In 1907, Taylor agreed to design the Watts Hospital in Durham, North Carolina. George Watts, a local philanthropist, was prepared to spend $500,000 on this endeavor. The News and Observer of Raleigh reported:
“The plans were prepared by Bertrand Taylor of Boston, who is said to be the greatest hospital architect in the world, a man who has made a specialty of this work. He has prepared plans for more than 200 hospitals, so it is said.”
Taylor had previously designed Mr. Watts’ personal home, a structure that the newspaper called “magnificent,” and the firm of Rand and Taylor was quite active in developing Pinehurst, a planned community in the Sand Hills area of North Carolina. The community has been described as a “New England village amid the pines,” and landscape architect Frederick Law Olmstead participated in the project.

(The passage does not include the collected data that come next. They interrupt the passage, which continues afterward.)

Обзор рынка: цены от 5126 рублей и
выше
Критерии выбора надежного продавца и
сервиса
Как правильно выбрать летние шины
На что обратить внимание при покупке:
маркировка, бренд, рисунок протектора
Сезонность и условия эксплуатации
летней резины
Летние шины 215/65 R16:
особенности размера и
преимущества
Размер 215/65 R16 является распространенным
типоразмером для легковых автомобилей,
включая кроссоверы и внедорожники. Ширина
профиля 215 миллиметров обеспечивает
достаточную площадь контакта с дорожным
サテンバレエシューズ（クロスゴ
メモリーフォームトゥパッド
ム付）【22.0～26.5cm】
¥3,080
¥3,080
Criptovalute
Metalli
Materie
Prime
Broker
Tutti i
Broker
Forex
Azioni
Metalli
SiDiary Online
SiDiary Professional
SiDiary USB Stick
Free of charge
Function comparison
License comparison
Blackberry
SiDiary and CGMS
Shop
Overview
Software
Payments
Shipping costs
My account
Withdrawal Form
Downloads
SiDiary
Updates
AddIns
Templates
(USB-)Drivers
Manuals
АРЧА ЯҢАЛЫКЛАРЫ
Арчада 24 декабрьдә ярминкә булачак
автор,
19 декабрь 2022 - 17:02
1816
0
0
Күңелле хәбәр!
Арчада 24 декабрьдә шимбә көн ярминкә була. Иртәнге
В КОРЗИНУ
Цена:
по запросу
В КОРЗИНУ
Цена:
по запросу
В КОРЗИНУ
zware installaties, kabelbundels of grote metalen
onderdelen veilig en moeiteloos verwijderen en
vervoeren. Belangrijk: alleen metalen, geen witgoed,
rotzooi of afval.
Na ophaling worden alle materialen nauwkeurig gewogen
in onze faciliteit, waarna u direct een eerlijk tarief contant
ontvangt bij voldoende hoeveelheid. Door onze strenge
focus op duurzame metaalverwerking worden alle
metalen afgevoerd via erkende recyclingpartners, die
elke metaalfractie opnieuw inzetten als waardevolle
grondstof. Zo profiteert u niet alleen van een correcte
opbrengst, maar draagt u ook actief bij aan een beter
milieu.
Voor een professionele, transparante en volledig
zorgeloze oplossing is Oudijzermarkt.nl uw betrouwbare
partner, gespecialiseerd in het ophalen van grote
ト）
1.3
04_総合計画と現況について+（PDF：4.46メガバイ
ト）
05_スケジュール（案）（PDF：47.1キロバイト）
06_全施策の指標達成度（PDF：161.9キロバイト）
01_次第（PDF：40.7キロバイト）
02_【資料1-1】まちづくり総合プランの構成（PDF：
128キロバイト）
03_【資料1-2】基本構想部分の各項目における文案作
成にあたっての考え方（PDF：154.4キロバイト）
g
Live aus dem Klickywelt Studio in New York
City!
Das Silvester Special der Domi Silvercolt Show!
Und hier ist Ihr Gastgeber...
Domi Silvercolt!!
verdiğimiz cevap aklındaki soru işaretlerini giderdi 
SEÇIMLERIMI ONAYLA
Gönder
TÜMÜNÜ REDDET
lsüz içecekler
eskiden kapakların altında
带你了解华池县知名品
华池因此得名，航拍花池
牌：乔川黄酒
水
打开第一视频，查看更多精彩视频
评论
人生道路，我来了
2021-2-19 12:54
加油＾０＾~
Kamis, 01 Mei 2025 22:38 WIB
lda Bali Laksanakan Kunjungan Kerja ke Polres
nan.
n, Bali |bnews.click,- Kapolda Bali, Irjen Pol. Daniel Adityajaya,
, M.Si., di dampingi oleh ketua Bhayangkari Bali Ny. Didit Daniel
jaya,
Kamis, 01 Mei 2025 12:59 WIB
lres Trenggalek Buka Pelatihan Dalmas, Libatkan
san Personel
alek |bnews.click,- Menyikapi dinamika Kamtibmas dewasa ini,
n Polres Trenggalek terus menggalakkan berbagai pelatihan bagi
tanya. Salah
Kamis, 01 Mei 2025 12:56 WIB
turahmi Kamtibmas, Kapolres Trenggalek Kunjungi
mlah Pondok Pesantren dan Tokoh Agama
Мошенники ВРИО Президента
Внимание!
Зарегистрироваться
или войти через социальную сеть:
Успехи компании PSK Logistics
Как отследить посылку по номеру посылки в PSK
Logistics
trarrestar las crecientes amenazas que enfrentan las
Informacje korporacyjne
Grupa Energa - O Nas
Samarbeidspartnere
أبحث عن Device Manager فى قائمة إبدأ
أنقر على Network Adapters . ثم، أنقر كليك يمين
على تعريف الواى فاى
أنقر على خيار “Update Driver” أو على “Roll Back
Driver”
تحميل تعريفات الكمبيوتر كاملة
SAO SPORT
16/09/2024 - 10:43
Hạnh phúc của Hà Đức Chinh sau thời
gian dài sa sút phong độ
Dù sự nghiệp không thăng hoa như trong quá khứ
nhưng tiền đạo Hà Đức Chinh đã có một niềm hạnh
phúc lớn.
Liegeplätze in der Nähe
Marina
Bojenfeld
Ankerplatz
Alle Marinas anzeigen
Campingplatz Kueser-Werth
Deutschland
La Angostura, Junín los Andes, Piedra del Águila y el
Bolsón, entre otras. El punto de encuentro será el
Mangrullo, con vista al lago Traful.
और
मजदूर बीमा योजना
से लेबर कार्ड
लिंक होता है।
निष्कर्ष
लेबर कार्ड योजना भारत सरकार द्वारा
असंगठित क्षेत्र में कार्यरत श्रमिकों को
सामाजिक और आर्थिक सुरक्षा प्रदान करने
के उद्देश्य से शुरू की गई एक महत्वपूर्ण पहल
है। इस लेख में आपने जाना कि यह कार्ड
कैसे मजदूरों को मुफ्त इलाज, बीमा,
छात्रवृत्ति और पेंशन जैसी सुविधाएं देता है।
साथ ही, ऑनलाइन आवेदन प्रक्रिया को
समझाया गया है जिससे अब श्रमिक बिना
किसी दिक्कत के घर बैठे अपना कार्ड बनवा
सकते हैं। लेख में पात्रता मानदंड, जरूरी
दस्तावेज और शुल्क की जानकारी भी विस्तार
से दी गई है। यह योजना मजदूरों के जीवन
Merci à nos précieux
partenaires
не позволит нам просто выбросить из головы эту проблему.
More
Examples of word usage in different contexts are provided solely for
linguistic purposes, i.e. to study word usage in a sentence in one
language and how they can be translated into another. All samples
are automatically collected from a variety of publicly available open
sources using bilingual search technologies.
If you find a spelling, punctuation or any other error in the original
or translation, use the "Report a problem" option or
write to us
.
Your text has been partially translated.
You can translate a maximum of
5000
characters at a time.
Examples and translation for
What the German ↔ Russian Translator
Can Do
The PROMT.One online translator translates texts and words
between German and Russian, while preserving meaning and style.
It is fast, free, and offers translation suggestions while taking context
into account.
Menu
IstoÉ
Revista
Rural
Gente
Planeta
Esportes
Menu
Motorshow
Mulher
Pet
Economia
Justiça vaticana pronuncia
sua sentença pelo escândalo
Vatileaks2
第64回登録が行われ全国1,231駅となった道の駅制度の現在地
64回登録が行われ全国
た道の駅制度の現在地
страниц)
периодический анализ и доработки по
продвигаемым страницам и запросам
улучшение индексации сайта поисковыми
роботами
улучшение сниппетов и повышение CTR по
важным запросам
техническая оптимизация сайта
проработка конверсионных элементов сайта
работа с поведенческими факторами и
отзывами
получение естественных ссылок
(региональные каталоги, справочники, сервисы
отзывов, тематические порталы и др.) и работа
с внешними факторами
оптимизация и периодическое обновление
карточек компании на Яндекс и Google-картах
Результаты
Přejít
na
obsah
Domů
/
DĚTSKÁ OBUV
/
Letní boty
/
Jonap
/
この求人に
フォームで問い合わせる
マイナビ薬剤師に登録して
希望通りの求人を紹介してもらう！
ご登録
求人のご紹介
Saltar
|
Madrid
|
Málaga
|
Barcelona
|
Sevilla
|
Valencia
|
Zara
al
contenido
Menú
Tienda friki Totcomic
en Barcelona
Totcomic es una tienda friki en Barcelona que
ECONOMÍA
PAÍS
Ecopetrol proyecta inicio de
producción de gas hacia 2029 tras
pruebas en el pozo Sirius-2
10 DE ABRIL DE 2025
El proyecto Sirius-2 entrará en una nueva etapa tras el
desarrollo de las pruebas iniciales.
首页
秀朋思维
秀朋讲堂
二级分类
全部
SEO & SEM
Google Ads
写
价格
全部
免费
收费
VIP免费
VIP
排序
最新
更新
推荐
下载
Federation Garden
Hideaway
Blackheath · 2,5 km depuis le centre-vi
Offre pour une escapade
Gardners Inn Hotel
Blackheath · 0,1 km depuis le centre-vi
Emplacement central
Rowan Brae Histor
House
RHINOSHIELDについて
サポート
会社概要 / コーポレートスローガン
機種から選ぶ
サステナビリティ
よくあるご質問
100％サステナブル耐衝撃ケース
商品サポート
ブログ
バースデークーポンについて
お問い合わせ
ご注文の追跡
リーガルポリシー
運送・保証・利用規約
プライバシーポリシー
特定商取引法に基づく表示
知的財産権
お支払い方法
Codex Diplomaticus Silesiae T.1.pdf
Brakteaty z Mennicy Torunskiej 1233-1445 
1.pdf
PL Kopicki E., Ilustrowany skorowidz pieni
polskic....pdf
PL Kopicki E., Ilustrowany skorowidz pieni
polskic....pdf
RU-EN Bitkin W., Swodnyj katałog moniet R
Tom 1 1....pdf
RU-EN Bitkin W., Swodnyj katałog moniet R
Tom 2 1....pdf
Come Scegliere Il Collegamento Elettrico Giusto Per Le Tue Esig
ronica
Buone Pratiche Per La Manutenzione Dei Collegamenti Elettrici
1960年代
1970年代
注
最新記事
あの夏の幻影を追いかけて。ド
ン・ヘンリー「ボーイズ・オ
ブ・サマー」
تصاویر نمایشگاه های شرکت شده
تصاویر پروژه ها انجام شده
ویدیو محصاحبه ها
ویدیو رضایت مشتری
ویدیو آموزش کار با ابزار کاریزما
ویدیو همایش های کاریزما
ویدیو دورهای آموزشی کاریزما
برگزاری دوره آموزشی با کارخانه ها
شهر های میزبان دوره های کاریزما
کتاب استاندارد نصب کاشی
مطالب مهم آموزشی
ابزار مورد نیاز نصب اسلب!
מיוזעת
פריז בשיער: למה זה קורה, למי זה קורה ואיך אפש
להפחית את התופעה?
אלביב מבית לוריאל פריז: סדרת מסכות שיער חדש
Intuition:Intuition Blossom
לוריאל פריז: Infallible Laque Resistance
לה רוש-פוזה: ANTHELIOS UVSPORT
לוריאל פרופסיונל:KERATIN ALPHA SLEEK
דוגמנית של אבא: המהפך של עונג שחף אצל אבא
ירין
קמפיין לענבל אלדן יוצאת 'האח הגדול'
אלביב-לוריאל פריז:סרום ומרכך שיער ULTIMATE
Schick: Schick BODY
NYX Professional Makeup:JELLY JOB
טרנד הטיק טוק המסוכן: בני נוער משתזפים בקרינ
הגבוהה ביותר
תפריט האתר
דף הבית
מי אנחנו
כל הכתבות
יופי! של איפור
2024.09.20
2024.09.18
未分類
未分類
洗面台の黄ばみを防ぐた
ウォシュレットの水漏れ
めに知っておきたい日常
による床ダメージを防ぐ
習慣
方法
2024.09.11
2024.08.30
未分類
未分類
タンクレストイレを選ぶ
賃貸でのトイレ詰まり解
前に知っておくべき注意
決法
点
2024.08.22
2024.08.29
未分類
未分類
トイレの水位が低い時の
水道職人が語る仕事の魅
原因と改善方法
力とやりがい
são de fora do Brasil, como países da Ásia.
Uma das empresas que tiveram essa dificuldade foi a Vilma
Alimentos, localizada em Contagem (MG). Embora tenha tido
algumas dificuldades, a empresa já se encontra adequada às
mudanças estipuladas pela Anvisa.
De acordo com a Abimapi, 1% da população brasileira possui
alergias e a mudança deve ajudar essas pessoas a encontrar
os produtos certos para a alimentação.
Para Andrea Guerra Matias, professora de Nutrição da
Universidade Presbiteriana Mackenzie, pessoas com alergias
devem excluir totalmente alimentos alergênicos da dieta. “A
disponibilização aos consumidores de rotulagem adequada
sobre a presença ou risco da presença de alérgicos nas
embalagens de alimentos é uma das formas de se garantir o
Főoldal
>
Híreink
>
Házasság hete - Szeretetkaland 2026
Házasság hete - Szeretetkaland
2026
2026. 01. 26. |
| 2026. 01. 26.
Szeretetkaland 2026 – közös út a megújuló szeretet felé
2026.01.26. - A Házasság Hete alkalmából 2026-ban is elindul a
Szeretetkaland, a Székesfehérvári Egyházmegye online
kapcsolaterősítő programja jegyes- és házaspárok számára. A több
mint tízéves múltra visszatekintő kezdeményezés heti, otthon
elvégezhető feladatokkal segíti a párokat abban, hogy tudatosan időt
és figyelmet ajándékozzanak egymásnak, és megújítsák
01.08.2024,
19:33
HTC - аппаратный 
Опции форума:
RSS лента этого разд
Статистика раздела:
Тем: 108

Upon the occasion of Taylor’s premature death — he was 53 — the August 1909 Caledonian obituary observed:
“The phrase, a self made man, so often used inappropriately, applied with rare force to Bertrand Eugene Taylor. Leaving here in the seventies to study architecture in Boston, he steadily rose from an apprentice to the high pinnacle of the greatest specialist in his profession in the country. When he built his first hospital some twenty years ago, he was confronted with the problem of building a small hospital that should be as complete in its equipment as the more costly ones in the big cities. He was told if he achieved this result his professional success was assured. He succeeded, and since then he has built hospitals all over New England besides structures in North Carolina and California costing over a million dollars apiece. The 25 busy years of Mr. Taylor’s life ought to be an inspiration to any young man who has a laudable ambition to do things.”
After 72 years of service to Montpelier, Heaton Hospital was supplanted by the Central Vermont Medical Center in Berlin which, in effect, merged Heaton Hospital with Barre’s hospital. Homer Heaton’s gift to Montpelier began a second life as Heaton Woods, an assisted living facility.